Rather than make this a treatise about bad investment advisors and unquestioning investors, I would like to make a general point about investing in general and professional investors in particular. There are two questions that we can ask about these investors:
a. How much money (returns) did a particular investor make over a period or periods?
b. Why did they make the returns that they did?
As individuals, we are drawn to the first question and there are services that report these numbers in mind-numbing detail. Morningstar, for instance, has returns on every mutual fund in the US, going back in time. Others then build on these numbers: the funds themselves advertise with evidence of superior returns and ranking and reputations are built on past returns. The second question, however, is viewed as intellectual and in some cases, as academic, and seldom gets answered seriously. If we want to entrust our money to a professional, though, we need both questions answered well. In other words, I not only need to know how much you (as a professional money manager) have made over time but also why you made this return: was it superior information, your analytical ability or your trading skills? Using the language of corporate strategy, I would like to know what your competitive edge is and how you plan to maintain it.
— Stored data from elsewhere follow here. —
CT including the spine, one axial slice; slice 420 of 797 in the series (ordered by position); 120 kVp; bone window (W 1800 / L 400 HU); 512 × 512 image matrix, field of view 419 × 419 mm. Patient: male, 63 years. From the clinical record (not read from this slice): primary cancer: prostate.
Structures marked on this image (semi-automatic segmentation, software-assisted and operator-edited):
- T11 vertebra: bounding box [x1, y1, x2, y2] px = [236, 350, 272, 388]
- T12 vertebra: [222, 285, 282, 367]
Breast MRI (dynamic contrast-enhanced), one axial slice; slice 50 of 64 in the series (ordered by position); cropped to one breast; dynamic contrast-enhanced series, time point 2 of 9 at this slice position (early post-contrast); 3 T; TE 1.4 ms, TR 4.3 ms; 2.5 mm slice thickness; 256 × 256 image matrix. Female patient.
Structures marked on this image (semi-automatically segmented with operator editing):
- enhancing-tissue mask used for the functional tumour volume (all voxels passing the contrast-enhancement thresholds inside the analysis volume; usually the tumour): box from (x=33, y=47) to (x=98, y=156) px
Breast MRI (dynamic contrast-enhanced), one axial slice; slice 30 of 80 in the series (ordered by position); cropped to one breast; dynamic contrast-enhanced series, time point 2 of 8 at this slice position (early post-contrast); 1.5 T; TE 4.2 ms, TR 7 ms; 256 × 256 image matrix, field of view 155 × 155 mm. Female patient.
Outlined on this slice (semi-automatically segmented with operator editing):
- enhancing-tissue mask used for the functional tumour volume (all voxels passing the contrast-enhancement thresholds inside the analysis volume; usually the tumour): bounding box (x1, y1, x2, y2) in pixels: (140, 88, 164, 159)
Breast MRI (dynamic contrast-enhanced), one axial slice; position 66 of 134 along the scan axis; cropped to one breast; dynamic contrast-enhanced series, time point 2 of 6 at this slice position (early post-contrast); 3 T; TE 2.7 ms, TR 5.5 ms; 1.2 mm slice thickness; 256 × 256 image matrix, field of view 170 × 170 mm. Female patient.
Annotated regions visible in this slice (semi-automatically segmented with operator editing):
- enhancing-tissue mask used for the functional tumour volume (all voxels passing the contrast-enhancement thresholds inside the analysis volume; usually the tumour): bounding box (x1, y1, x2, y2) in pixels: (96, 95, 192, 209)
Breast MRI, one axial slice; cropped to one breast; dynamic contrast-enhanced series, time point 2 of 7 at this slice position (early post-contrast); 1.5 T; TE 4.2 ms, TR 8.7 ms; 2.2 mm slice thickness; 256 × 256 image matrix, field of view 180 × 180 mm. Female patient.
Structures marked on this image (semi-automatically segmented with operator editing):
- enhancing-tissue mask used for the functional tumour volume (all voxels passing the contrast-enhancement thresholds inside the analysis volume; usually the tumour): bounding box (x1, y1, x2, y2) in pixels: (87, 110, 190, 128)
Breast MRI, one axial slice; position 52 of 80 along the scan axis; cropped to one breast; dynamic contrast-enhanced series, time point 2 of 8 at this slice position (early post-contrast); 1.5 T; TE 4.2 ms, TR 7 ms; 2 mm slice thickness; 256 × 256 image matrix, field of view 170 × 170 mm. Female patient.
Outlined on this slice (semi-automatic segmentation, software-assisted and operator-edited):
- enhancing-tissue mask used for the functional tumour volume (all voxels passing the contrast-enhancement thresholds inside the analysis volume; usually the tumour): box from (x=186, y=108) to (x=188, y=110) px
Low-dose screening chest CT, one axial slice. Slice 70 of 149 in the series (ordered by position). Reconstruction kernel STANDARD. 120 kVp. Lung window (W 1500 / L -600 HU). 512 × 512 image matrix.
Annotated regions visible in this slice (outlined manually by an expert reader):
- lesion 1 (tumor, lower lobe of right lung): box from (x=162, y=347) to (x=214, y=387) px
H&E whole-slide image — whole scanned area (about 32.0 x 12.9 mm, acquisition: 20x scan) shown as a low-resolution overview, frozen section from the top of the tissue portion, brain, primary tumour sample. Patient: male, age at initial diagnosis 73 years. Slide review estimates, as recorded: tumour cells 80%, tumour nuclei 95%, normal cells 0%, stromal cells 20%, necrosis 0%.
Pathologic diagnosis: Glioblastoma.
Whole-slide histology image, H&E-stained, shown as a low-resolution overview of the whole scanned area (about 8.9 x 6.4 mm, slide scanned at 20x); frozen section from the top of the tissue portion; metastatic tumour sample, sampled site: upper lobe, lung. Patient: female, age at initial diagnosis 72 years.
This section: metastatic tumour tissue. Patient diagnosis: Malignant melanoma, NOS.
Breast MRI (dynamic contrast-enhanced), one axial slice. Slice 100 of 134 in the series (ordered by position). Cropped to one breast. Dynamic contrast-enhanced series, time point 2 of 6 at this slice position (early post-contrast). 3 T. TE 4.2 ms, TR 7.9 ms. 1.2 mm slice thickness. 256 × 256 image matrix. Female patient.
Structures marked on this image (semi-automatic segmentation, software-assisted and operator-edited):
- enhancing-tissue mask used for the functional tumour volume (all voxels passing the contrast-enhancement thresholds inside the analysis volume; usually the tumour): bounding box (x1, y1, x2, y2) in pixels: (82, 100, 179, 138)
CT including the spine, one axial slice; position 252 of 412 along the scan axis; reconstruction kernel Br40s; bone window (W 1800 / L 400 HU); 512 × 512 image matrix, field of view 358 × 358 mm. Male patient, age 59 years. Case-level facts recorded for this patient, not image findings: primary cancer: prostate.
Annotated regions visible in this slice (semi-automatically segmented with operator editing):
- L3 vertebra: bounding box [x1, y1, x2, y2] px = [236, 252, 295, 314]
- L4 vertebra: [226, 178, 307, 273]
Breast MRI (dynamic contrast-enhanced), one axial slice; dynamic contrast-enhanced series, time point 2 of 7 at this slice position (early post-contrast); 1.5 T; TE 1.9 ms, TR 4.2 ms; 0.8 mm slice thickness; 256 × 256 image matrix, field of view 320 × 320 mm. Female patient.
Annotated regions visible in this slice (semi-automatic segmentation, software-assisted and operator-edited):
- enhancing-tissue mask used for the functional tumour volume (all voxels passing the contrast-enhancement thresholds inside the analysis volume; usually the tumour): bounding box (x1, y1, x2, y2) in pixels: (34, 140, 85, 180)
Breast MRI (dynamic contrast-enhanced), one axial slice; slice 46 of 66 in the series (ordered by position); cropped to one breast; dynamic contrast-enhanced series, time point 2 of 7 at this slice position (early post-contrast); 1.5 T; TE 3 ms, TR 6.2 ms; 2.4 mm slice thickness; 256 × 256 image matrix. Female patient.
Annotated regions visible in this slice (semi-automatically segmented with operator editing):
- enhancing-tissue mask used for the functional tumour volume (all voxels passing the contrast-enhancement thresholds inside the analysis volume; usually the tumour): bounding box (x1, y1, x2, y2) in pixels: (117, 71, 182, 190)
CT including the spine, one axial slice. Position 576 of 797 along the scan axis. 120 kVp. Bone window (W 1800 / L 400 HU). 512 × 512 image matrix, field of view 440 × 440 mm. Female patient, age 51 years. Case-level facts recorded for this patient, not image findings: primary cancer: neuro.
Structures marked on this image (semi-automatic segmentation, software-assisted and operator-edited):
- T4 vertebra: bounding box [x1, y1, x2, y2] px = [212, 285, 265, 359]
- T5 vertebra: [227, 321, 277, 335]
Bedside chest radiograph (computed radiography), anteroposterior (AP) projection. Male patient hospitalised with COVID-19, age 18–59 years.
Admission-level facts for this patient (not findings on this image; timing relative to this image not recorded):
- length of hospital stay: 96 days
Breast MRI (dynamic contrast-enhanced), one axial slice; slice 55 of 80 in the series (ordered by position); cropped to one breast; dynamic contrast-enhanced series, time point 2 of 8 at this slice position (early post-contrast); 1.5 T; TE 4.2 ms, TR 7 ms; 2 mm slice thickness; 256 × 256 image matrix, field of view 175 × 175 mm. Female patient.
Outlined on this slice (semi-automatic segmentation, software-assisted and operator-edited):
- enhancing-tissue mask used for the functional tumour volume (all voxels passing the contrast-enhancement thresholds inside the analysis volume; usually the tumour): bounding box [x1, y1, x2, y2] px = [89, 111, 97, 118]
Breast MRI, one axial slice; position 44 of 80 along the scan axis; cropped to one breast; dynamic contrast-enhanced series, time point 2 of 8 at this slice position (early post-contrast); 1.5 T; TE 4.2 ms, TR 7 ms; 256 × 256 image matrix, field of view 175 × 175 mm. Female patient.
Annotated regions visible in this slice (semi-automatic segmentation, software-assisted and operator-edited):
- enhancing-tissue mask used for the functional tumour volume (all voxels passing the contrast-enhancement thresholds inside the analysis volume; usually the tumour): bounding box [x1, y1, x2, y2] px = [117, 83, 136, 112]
Any investor asking the second question about Madoff would have uncovered red flags. The man was not (and never claimed) to be a sophisticated number cruncher and he clearly did not enunciate an innovative investment strategy. The only potential advantage that he might have had came from his access to the trading data of investors (through his broker/dealer firm) and front running (trading ahead of) his brokerage clients. That, of course, is illegal and would eventually be uncovered. In other words, there was no basis for his solid, stable returns. He was either lucky (but that is tough to pull off over 30 years) or committing fraud. Last week we found out the answer.